What the task requires — Lines in the data below that contain the word "fruit" are to be copied.
== Given data
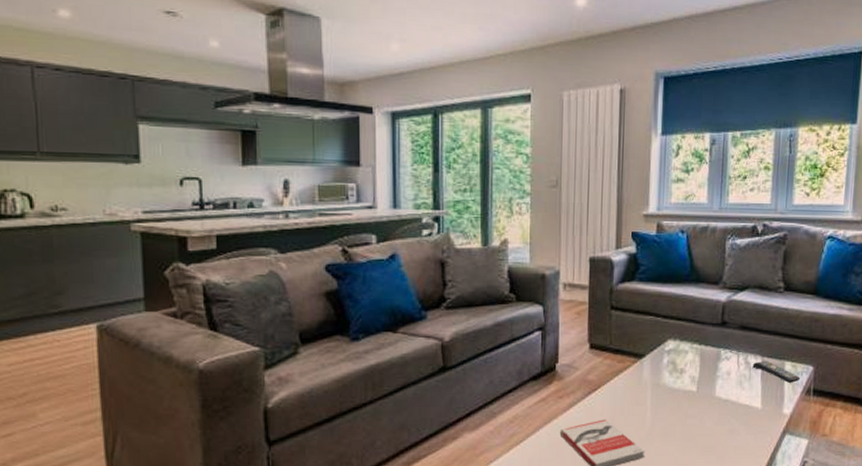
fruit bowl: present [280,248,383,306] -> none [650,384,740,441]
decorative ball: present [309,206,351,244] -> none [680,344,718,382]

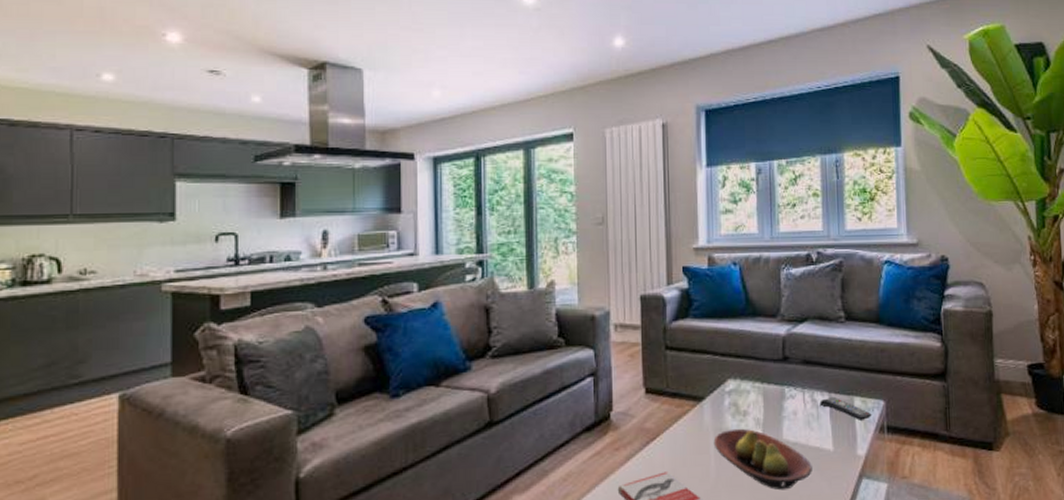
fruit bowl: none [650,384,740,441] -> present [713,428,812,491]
====
== Given data
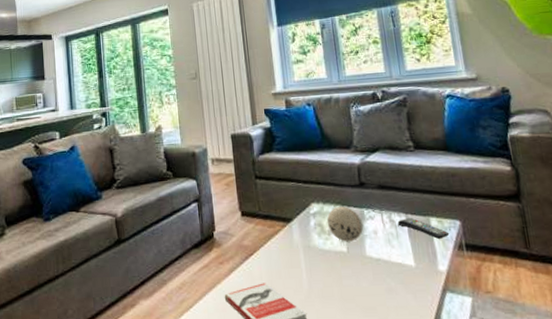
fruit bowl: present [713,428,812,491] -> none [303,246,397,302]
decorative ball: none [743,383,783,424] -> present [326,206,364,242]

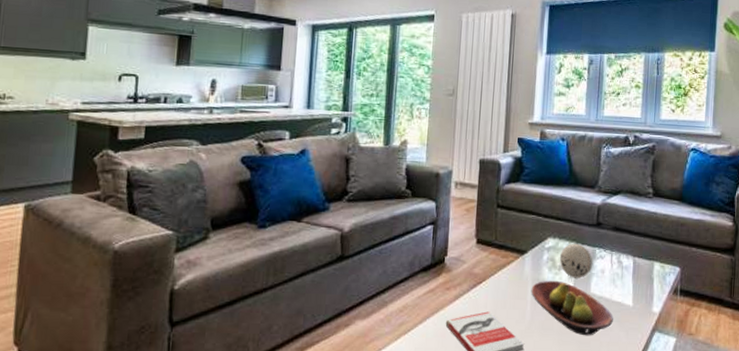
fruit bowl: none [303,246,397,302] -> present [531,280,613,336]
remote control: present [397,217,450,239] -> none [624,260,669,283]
====
Solution to this problem —
fruit bowl: present [280,248,383,306] -> none [650,384,740,441]
fruit bowl: none [650,384,740,441] -> present [713,428,812,491]
fruit bowl: present [713,428,812,491] -> none [303,246,397,302]
fruit bowl: none [303,246,397,302] -> present [531,280,613,336]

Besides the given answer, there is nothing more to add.